The entire dataset is divided into training and test sets. We choose root mean square error (RMSE) as the benchmark. RMSE measure deviation between predicted ratings and actual ratings [17], definition of RMSE is shown as Eq. (3), where \( r_{u,i} \) denotes actual rating of item i given by user u. The value range of RMSE is from 0 to 5. Smaller RMSE means less deviation between predicted ratings and actual ratings.

$$ \text{RMSE} = \sqrt {\frac{{\sum\nolimits_{i = 1}^{N} {(r_{u,i} - \hat{r}_{u,i} )^{2} } }}{N}} $$
(3)

3.2 Experimental Result

In order to verify the recommendation effectiveness of IGPMDCR during a period of time, we compare IGPMDCR, Bobadilla’s, Lika’s, Ling’s method in a period of 640 days. We divide the entire period of 640 days into 9 stages. In dataset obtained from Epinions.com, the training data accounts for 5 %, 15 %, 25 %, 35 % respectively, and the corresponding recommendation effectiveness is shown as Fig. 1(ad).

Fig. 1.
figure 1figure 1

Comparison of recommendation effectiveness against RMSE on Epinions.com.

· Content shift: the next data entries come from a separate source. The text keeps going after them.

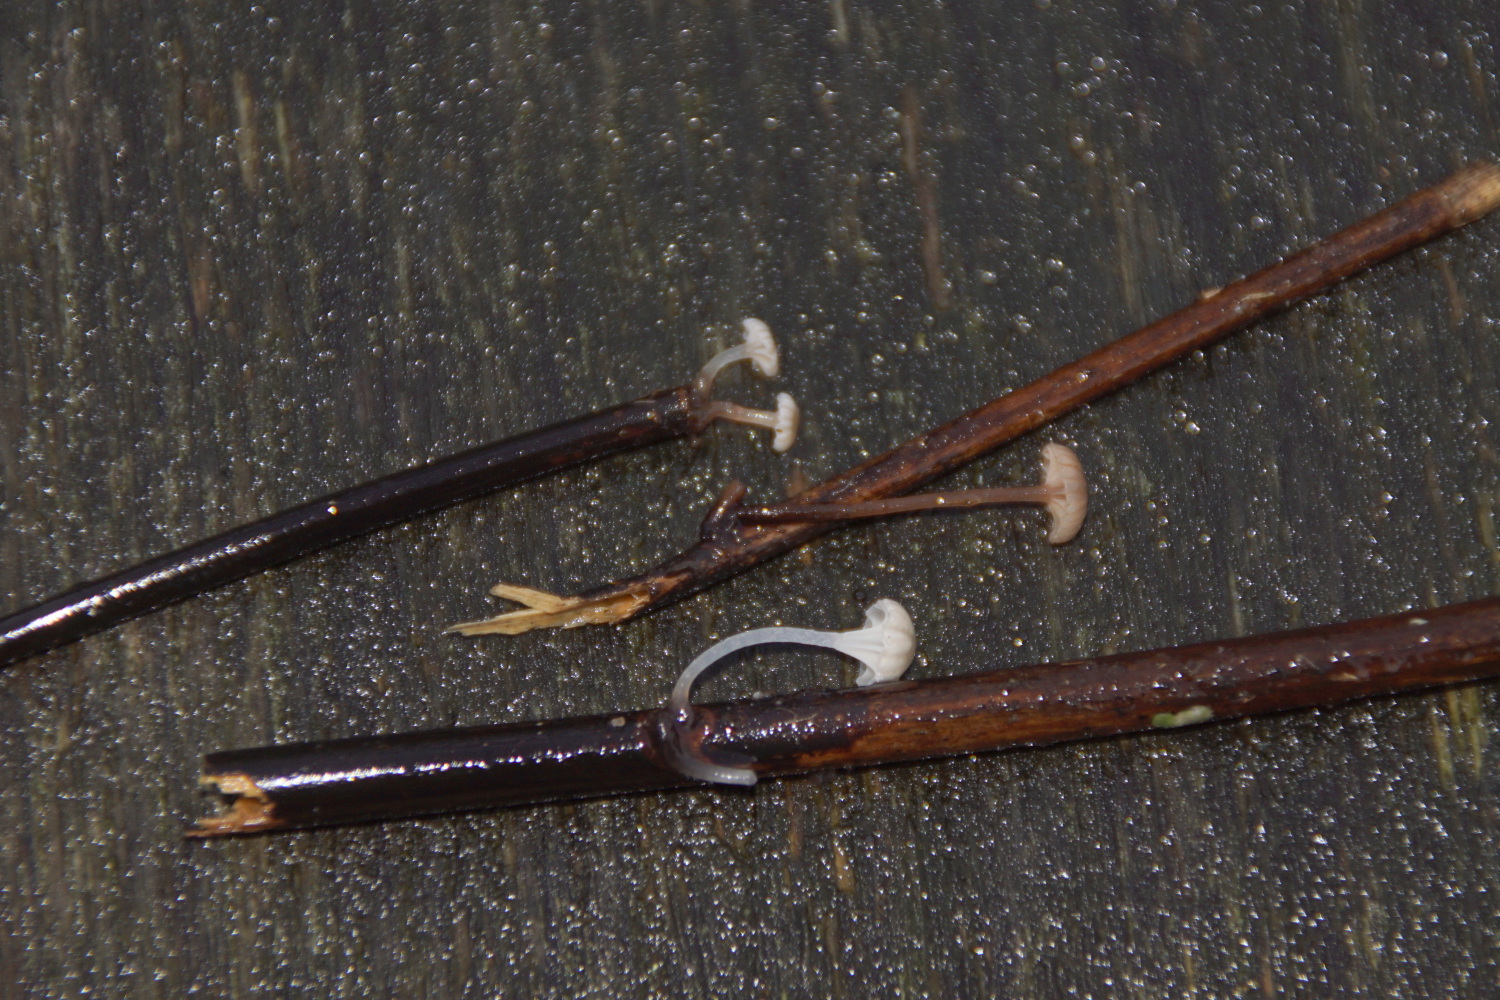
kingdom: Fungi
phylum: Basidiomycota
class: Agaricomycetes
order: Agaricales
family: Mycenaceae
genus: Mycena
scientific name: Mycena belliae
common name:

Users’ social relationship might change as time pass by, it is reasonable to update the social relationship to get accurate recommendations. The gap between actual social relationship and predicted social relationship given by methods might grow as time pass by, so the RMSE of recommendation during early stages is less than that of the latter stages. In Fig. 1(ad) during the first two stages, RMSE of IGPMDCR is almost same with that of Bobadilla’s, Lika’s, Ling’s method. The gap between RMSE of IGPMDCR and that of Bobadilla’s, Lika’s, Ling’s method becomes larger from the third stage. During the fourth to the seventh stage, the gap between RMSE of IGPMDCR and that of Bobadilla’s, Lika’s, Ling’s method continuously increases. In the last stage, the gap between RMSE of IGPMDCR and that of Bobadilla’s, Lika’s, Ling’s method increases sharply. In the 640th day, the gap of RMSE of IGPMDCR and that of Bobadilla’s, Lika’s, Ling’s method reaches the maximum value. In the entire period, RMSE of IGPMDCR is less than that of Bobadilla’s, Lika’s, Ling’s method. This means IGPMDCR could get the latest similar users for cold-start user and get more accurate recommendations.

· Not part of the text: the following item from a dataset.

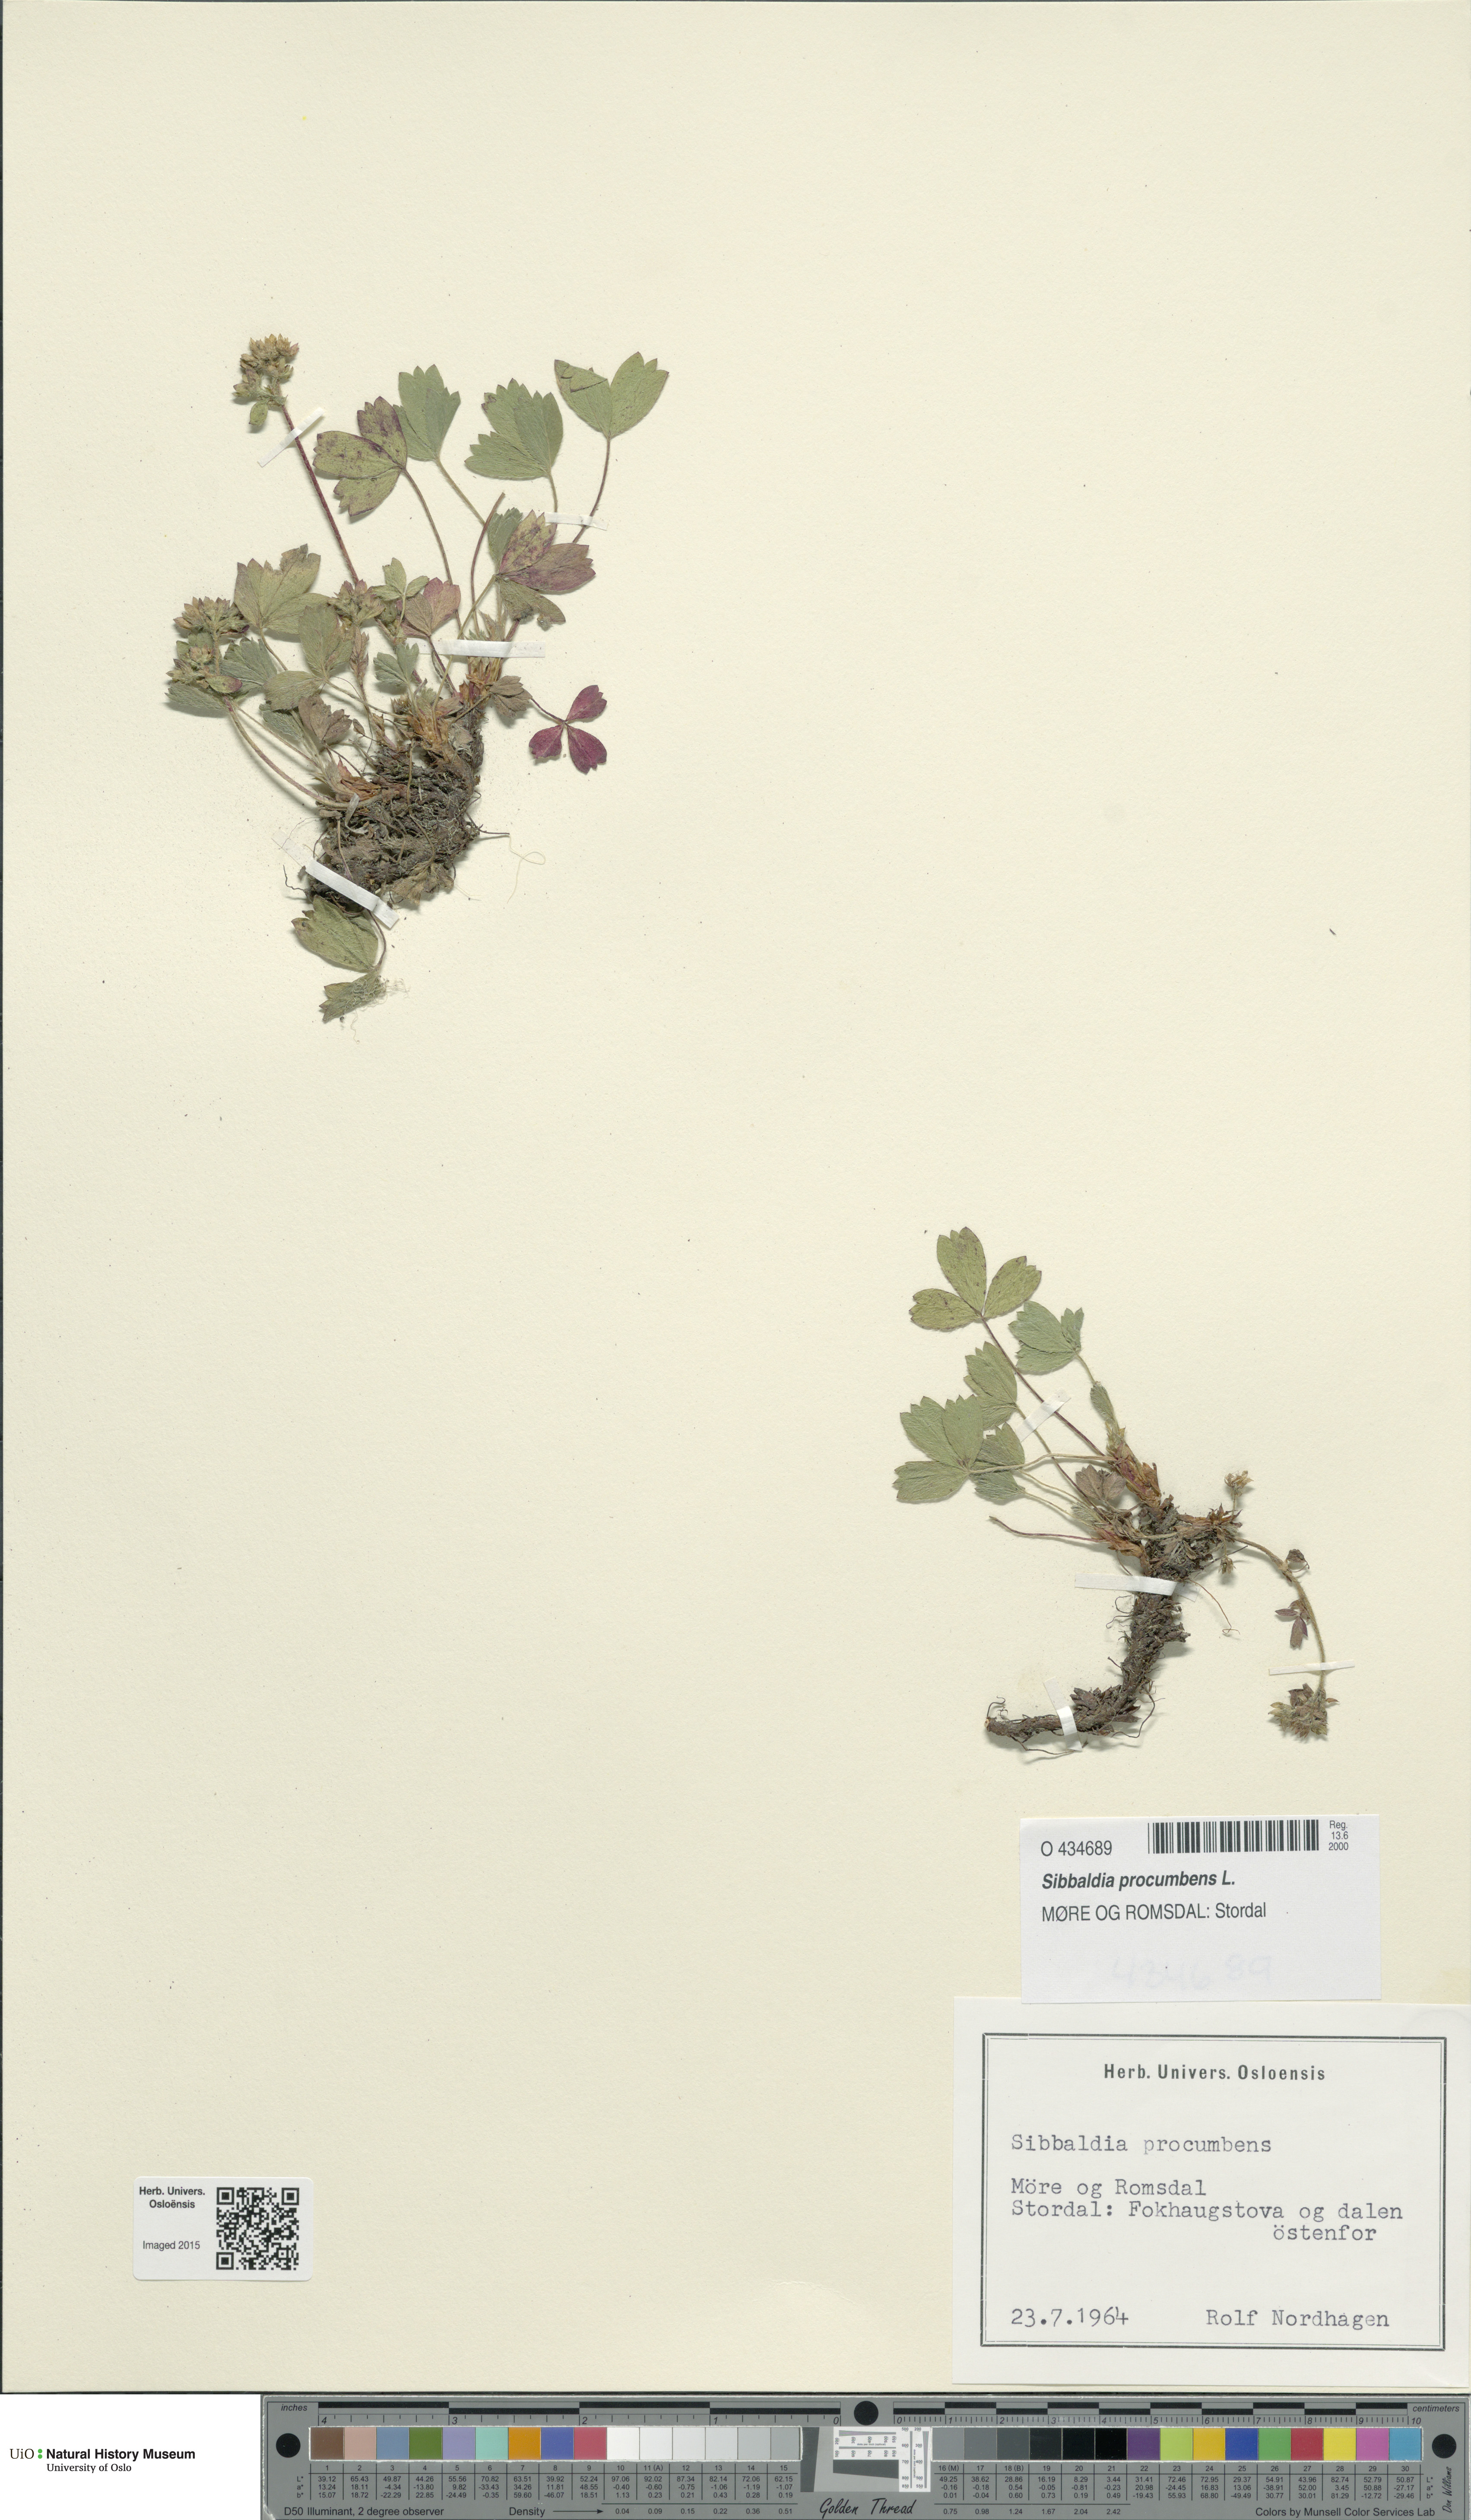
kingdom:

In dataset obtained from YouTube, the training data also accounts for 5 %, 15 %, 25 %, 35 % respectively, and the corresponding recommendation effectiveness is shown as Fig. 2(ad). In the first two stages, RMSE of IGPMDCR is almost same with that of Bobadilla’s, Lika’s, Ling’s method. The gap between RMSE of IGPMDCR and that of Bobadilla’s, Lika’s, Ling’s method becomes larger from the third stage. During the fourth to the seventh stage, the gap between RMSE of IGPMDCR and that of Bobadilla’s, Lika’s, Ling’s method continuously increases. In the last stage, the gap between RMSE of IGPMDCR and that of Bobadilla’s, Lika’s, Ling’s method increases sharply. In the 640th day, the gap of RMSE of IGPMDCR and that of Bobadilla’s, Lika’s, Ling’s method reaches the maximum value. In the entire period, RMSE of IGPMDCR is less than that of Bobadilla’s, Lika’s, Ling’s method. This also means IGPMDCR could get the latest similar users for cold-start user and get more accurate recommendations. According to the experimental result on dataset obtained from Epinions.com and YouTube, we argue IGPMDCR could update similar users as time pass by, and give accurate recommendations for cold-start user.

Fig. 2.
figure 2figure 2

Comparison of recommendation effectiveness against RMSE on YouTube.

4 Conclusion

Accurate recommendations for cold-start users could win trust of users, and improve attractive force of E-commerce system. Social relationship could reflect users’ characteristics. Recommendations based on social network have been proved effective. However, social relationship among users might change as time pass by. Recommendations based on the former social relationship are inaccurate. In order to give accurate and timely in manner recommendations for cold-start user, we proposed an incremental graph pattern matching based dynamic cold-start recommendation method (IGPMDCR) which updates similar users for cold-start user according to the latest social relationship, and gives recommendations based on latest similar users’ records. The experimental results on both Epinions.com and YouTube dataset show that, IGPMDCR could give accurate and timely in manner recommendations.